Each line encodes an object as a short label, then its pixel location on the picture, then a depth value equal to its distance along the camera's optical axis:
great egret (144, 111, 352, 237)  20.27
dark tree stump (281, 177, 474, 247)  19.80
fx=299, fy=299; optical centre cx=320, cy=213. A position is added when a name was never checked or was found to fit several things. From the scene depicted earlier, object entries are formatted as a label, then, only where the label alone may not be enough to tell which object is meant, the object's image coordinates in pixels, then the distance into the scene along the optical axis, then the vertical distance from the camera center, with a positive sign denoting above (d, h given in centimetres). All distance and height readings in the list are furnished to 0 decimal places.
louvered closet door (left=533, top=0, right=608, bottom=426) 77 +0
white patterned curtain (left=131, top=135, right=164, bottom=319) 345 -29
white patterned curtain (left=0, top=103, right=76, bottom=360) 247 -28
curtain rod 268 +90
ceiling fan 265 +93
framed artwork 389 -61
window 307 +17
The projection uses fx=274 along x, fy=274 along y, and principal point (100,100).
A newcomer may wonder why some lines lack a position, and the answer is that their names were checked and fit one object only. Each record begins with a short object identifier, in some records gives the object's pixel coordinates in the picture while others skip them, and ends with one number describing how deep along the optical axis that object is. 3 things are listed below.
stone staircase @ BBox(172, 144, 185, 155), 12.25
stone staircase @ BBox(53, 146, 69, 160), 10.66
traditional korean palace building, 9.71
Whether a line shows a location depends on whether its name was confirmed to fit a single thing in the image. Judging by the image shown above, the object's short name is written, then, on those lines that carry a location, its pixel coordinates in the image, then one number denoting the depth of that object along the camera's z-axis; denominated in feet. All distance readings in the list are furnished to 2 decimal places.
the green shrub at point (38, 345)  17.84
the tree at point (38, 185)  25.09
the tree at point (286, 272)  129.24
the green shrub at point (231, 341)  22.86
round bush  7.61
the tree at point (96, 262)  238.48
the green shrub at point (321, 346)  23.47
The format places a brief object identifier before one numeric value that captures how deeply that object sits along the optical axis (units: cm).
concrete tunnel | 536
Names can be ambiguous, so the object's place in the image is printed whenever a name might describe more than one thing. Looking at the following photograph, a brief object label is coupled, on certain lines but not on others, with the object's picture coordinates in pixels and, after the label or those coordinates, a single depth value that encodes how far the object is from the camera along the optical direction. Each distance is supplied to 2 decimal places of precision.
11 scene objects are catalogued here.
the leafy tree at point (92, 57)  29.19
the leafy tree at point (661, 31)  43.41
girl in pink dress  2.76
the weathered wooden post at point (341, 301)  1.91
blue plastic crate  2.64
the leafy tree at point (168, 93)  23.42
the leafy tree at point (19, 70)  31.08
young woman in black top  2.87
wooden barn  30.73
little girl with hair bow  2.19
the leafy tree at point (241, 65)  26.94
= = = = =
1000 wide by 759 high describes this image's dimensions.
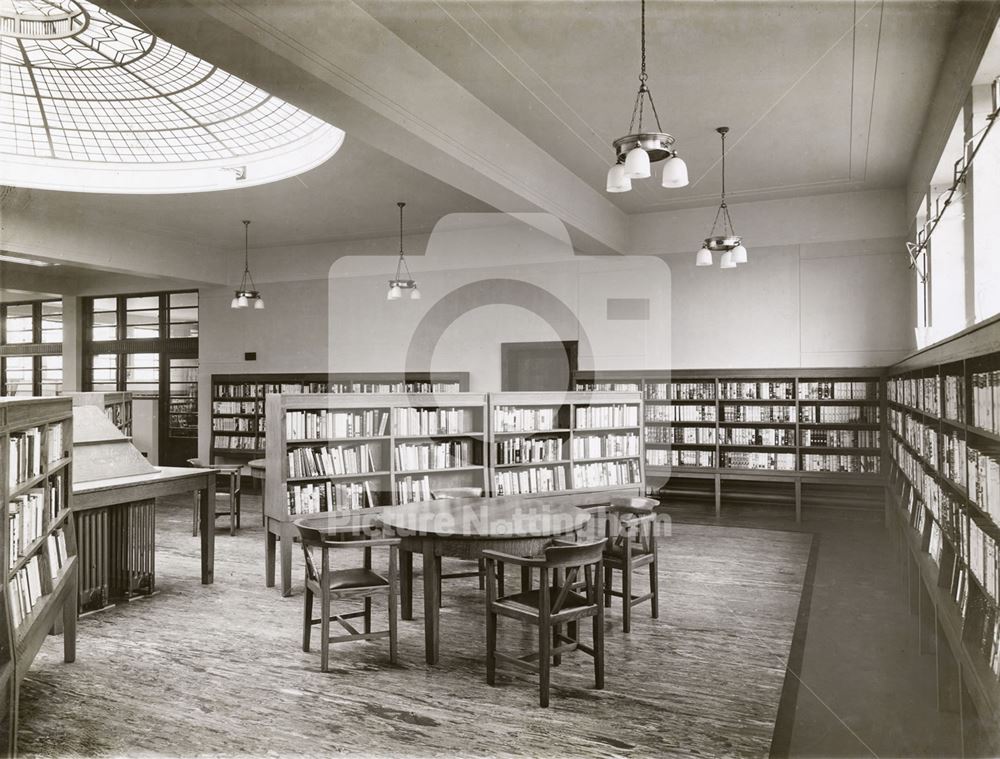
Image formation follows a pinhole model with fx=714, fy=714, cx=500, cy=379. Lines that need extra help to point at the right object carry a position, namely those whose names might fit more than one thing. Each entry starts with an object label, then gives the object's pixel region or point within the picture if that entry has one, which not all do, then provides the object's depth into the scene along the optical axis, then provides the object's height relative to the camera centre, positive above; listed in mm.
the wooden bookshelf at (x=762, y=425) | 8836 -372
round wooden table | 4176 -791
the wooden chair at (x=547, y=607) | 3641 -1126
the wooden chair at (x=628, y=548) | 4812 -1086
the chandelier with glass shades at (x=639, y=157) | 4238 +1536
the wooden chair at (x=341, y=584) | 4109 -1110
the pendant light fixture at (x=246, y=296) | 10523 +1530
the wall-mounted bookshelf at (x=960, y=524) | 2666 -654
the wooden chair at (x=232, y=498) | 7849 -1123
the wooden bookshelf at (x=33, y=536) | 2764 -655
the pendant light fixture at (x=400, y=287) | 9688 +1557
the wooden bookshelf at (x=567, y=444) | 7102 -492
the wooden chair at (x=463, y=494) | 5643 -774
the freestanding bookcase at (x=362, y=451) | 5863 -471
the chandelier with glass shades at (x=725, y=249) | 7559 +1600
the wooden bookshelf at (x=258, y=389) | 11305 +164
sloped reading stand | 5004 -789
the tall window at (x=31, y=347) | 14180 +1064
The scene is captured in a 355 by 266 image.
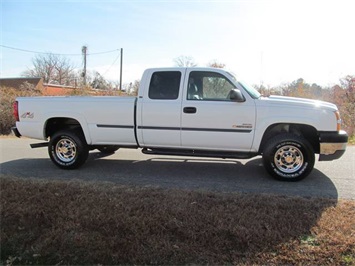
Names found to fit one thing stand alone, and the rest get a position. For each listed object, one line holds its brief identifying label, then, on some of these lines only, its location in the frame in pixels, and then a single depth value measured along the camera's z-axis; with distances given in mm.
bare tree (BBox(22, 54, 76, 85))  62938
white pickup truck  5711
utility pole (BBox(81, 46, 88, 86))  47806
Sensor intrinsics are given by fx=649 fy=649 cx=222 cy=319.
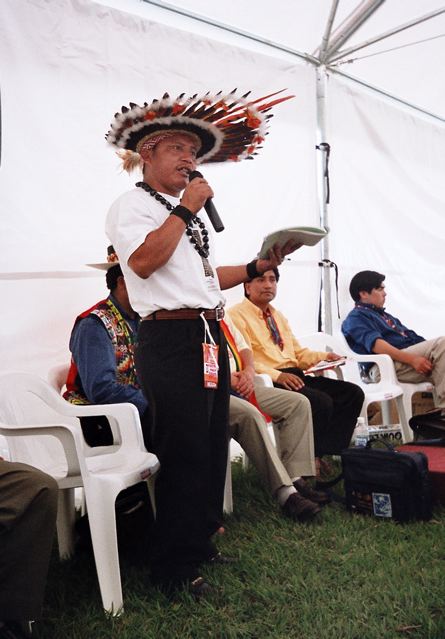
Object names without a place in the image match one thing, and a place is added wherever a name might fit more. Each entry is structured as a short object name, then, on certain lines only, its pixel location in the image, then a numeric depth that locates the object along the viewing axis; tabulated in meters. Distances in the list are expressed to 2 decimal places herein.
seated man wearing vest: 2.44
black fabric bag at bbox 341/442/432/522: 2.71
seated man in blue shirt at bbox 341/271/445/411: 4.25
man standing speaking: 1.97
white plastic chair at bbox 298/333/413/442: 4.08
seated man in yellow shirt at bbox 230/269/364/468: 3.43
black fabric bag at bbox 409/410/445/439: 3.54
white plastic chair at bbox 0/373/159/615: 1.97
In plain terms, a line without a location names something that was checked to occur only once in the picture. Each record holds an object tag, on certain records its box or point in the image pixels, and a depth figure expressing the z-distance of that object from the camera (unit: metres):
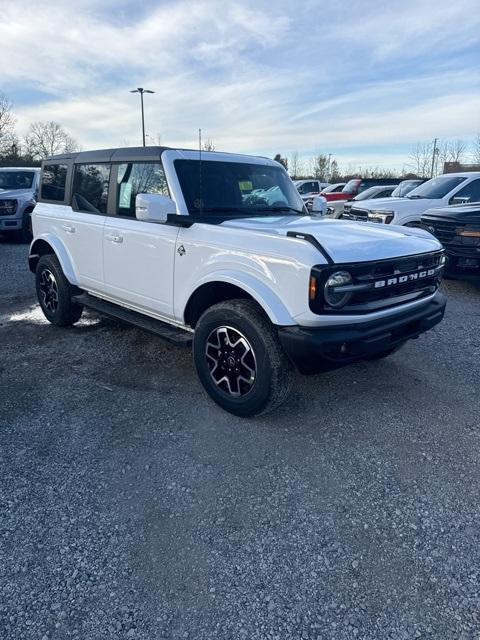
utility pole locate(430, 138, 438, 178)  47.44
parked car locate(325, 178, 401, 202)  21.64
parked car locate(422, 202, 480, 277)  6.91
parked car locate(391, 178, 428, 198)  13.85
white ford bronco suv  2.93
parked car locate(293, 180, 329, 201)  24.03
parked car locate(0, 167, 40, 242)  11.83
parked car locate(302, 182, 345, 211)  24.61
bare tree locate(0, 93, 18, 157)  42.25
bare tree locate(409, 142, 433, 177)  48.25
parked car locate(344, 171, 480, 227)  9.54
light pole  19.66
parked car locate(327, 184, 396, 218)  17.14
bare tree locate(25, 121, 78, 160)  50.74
= = = = =
Work required
Output exactly the lines above, beginning at the one with "utility pole (BBox(81, 46, 88, 86))" and stopping after the one with "man standing speaking: 1.97". Pictures are to be omitted.

Solution
utility pole (BBox(81, 46, 88, 86))  47806
Sensor intrinsics are given by fx=649 fy=649 cx=222 cy=319.
Object names without a place in the image match one thing, and a place is added wherever a name might fit more. Each entry is structured as a short object name, then, on certain lines only, its pixel location in the image, then a numeric depth that locates the object along the viewing axis; tabulated in meters. Distances in the list are expressed to 2 decimal places herein.
seated man wearing vest: 2.44
black fabric bag at bbox 341/442/432/522: 2.71
seated man in blue shirt at bbox 341/271/445/411: 4.25
man standing speaking: 1.97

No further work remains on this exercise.